To test for sexual dependency, I want to use Kendall's tau coefficient. For this, I used cor() and cor.test() with method = "kendall". However, I am not sure if I did it correctly. The outcome of cor() makes me feel insecure:

cor(data$sex, data$T1, method="kendall")
[1] NA
cor.test(data$sex, data$T1, method="kendall")

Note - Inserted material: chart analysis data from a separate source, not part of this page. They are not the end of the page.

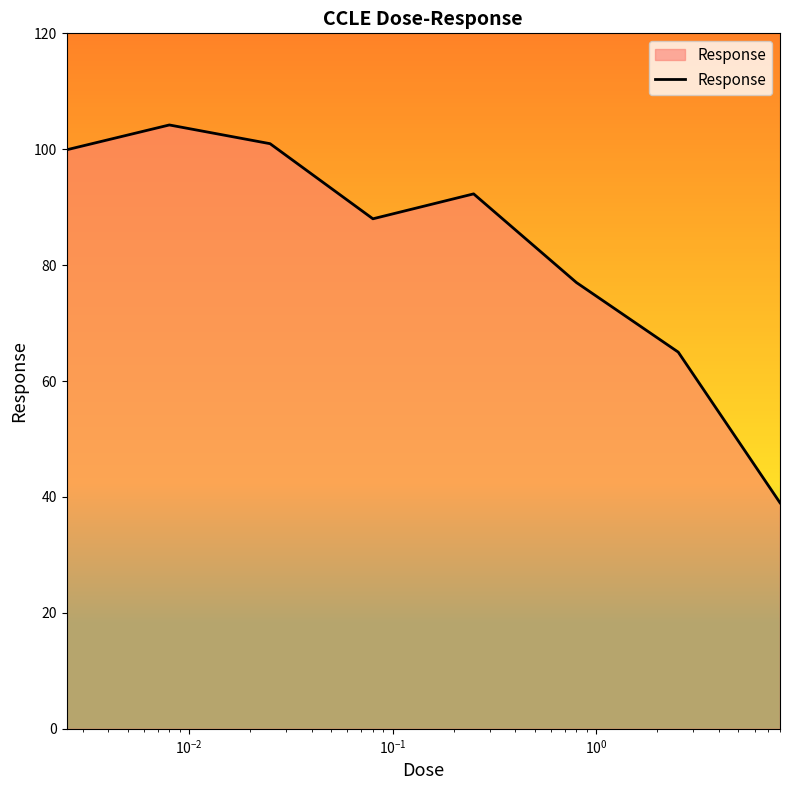

What is the maximum value shown in the chart?

104.2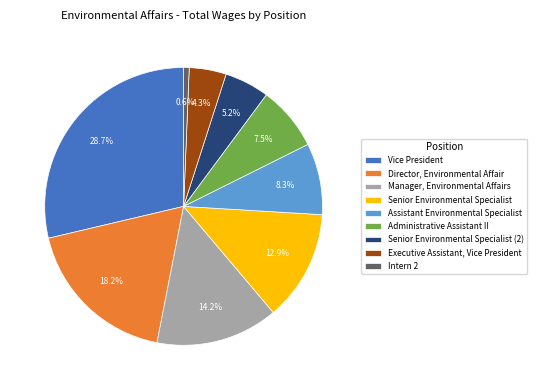

Rank the categories by value from highest to lowest.

Vice President, Director, Environmental Affair, Manager, Environmental Affairs, Senior Environmental Specialist, Assistant Environmental Specialist, Administrative Assistant II, Senior Environmental Specialist (2), Executive Assistant, Vice President, Intern 2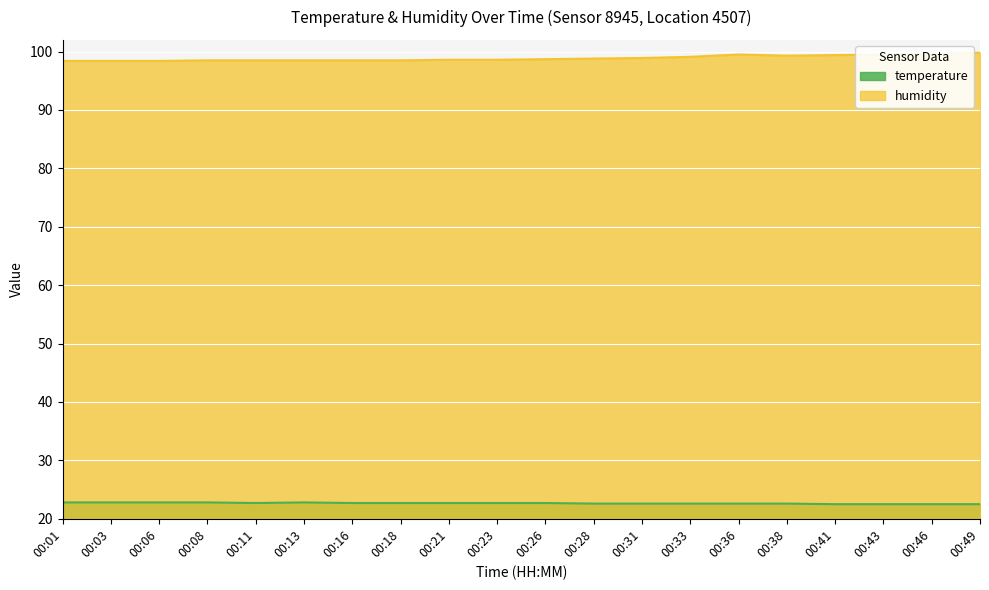

Reading right to left, list all the values displayed in this chart.

temperature: 00:49=22.5	00:46=22.5	00:43=22.5	00:41=22.5	00:38=22.6	00:36=22.6	00:33=22.6	00:31=22.6	00:28=22.6	00:26=22.7	00:23=22.7	00:21=22.7	00:18=22.7	00:16=22.7	00:13=22.8	00:11=22.7	00:08=22.8	00:06=22.8	00:03=22.8	00:01=22.8
humidity: 00:49=99.8	00:46=99.6	00:43=99.5	00:41=99.4	00:38=99.3	00:36=99.5	00:33=99.1	00:31=98.9	00:28=98.8	00:26=98.7	00:23=98.6	00:21=98.6	00:18=98.5	00:16=98.5	00:13=98.5	00:11=98.5	00:08=98.5	00:06=98.4	00:03=98.4	00:01=98.4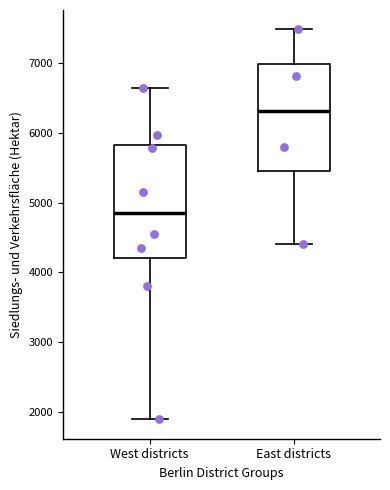

Where is the upper edge of the box for East districts on the y-axis? The values are not printed on the chart, so give them approximately, as read against the axis.

7000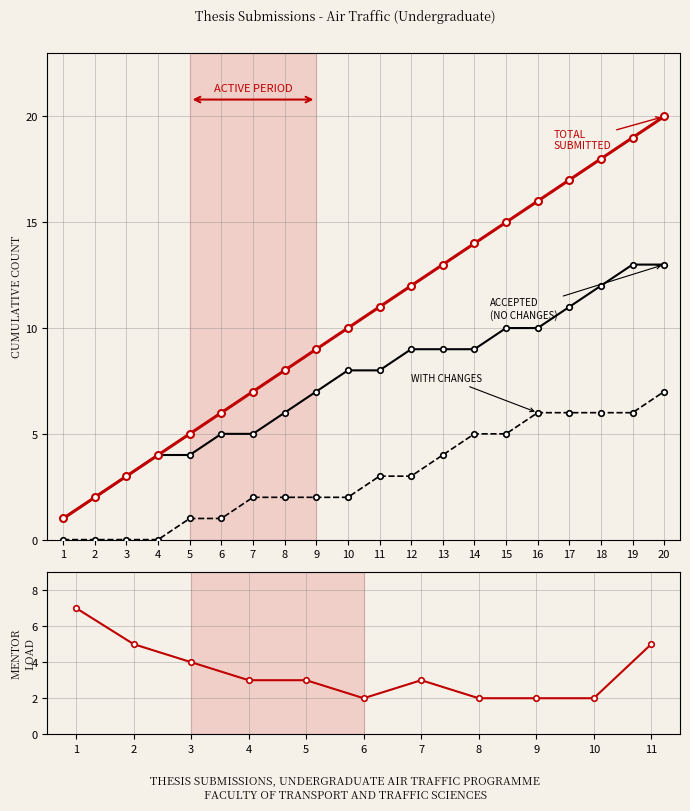

True or false: Accepted has more than 2 points higher than both neighbors.

False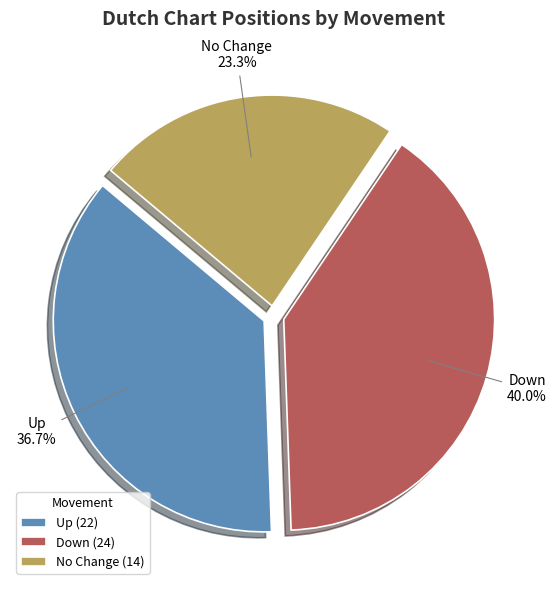

What percentage is NOT represented by Up?

63.3%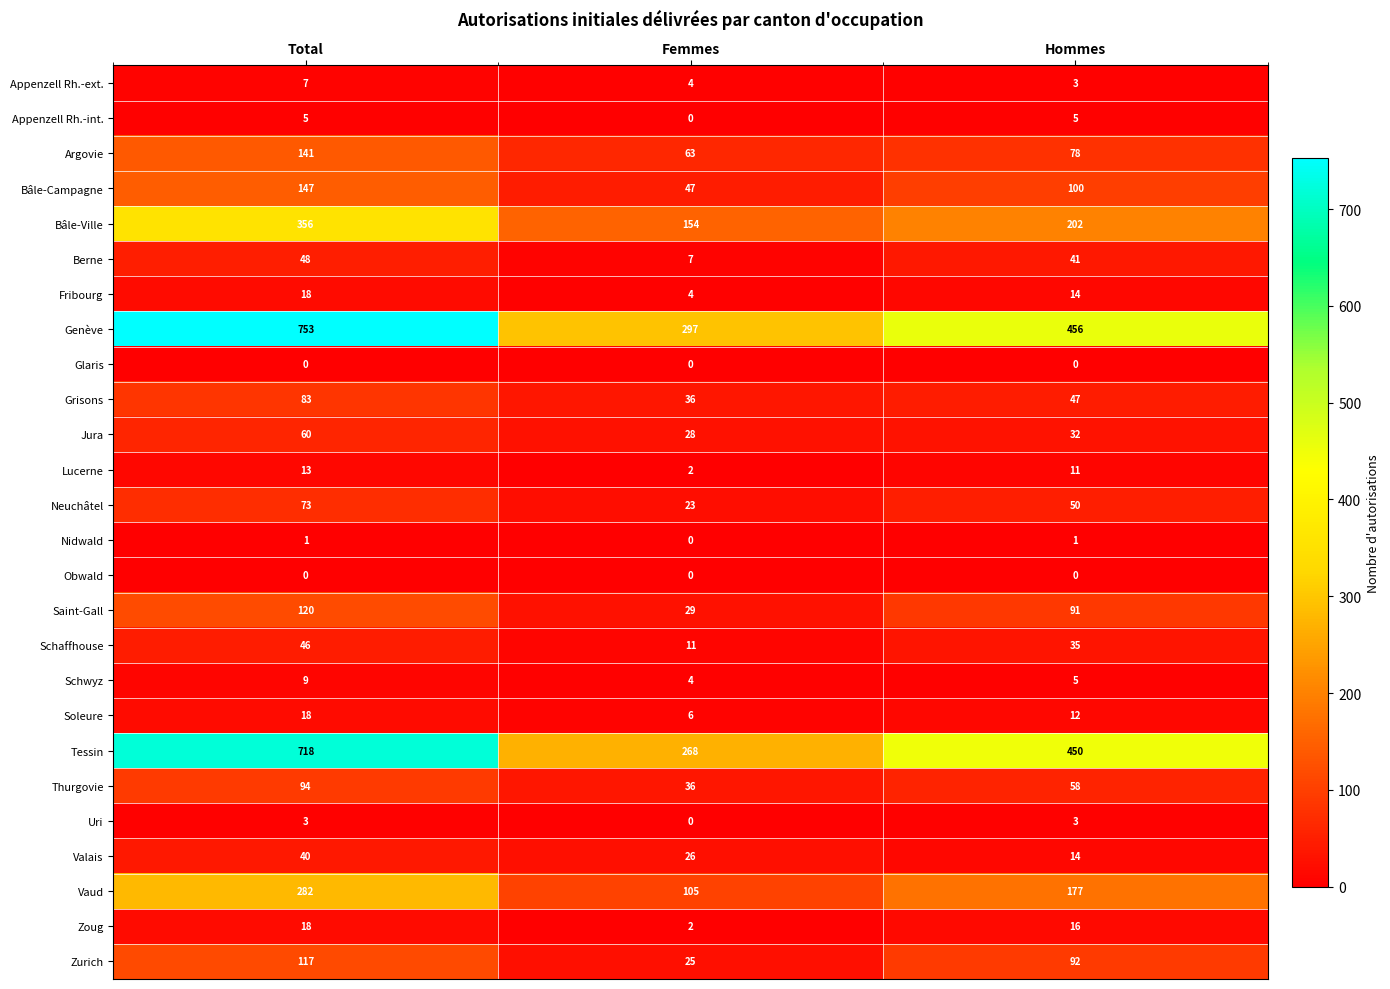

Count the number of categories in the chart.

3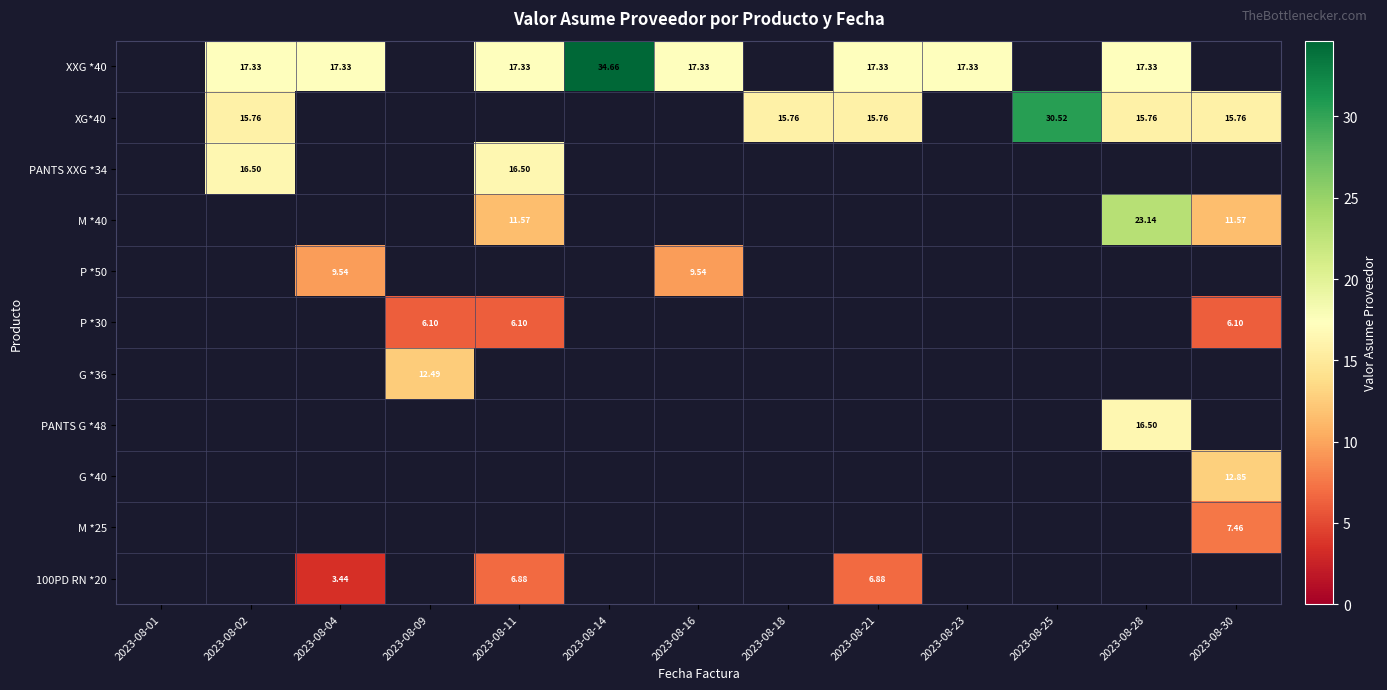

Rank the categories by PANTS XXG *34 value from lowest to highest.

2023-08-01, 2023-08-04, 2023-08-09, 2023-08-14, 2023-08-16, 2023-08-18, 2023-08-21, 2023-08-23, 2023-08-25, 2023-08-28, 2023-08-30, 2023-08-02, 2023-08-11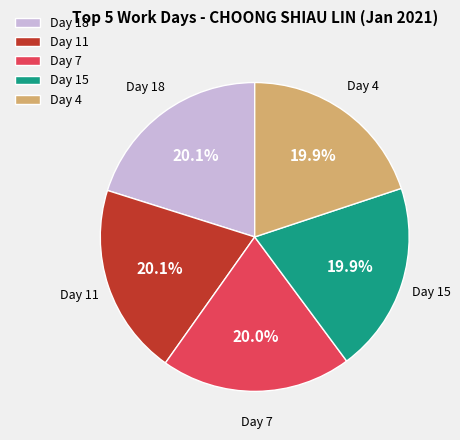

What percentage is NOT represented by Day 11?

79.9%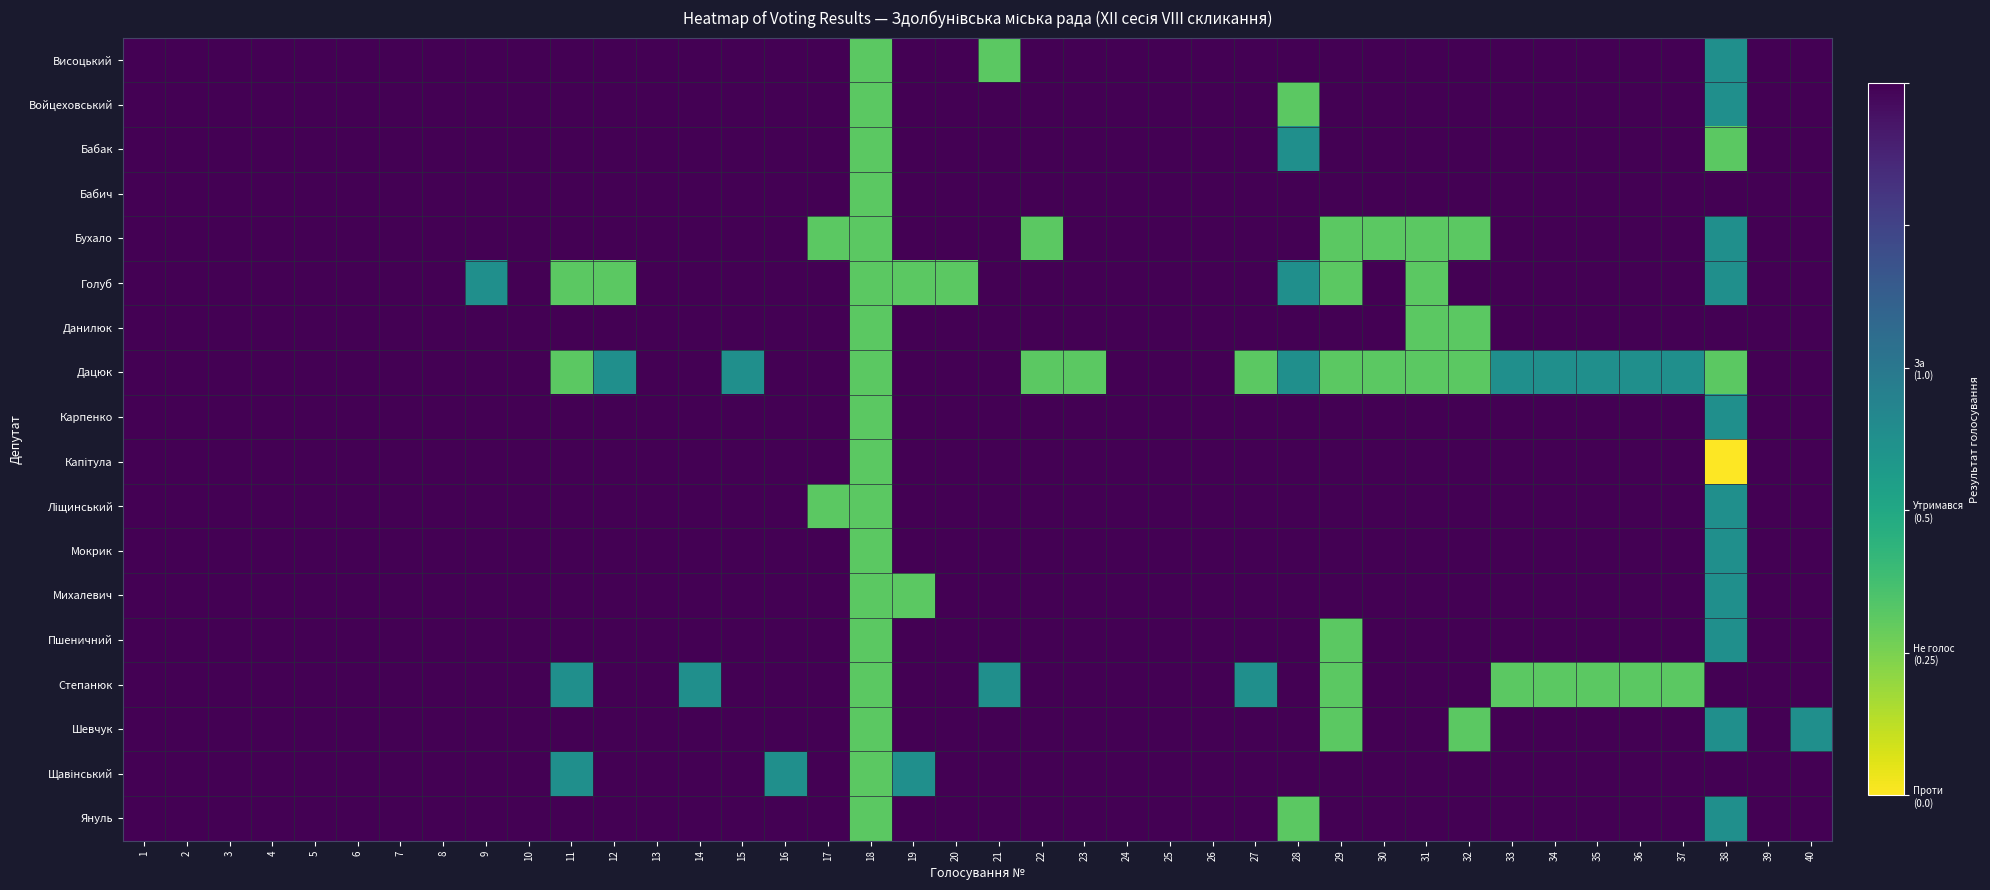

How many series are shown in this chart?

18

    Kendall's rank correlation tau

data:  data$sex and data$T1
z = 0.052821, p-value = 0.9579
alternative hypothesis: true tau is not equal to 0
sample estimates:
      tau 
0.0120125 

What does the NA mean? And is the result still reliable? Or did I make a mistake? Are there any other suggestions to test for sexual dependency in ordinal traits? Normally in such a study design, the ordinal data would have been dichotomized (0 and 1) and Fisher's Exact Test would have been used. However, dichotomizing is not my aim and I need to retain the ordinal scale.


Solution

  • As mentioned by the other comments/answers, the base R correlation function is a vector-based function that will automatically pass NA values into the correlation, thus making it only display NA values. There are a couple ways around this shown below. First, I recreated your data:

    #### Recreate Data ####
    sex <- c(1,2,1,2,2)
    t1 <- c(0,2,NA,1,0)
    df <- data.frame(sex,t1)
    df
    

    Then using the "complete.obs" argument, you can get the Kendall correlation without the NA values:

    #### Base R Method ####
    cor(sex,
        t1,
        use = "complete.obs",
        method = "kendall")
    

    Shown below:

    [1] 0.5163978
    

    Additionally you can use the correlation package from the same-named library, which automatically throws out NA values:

    #### Correlation Package ####
    correlation::correlation(df, method = "kendall")
    

    Shown below:

    # Correlation Matrix (kendall-method)
    
    Parameter1 | Parameter2 |  tau |        95% CI |    z |     p
    -------------------------------------------------------------
    sex        |         t1 | 0.52 | [-1.00, 1.00] | 0.94 | 0.346
    
    p-value adjustment method: Holm (1979)
    Observations: 4
    

    The advantages of this function are 1) you can use a dplyr workflow to select, filter, etc. and apply this function after 2) it has a self-contained table with your CIs, t values, p values, etc. 3) it highlights how many observations were used, which the base R function does not say.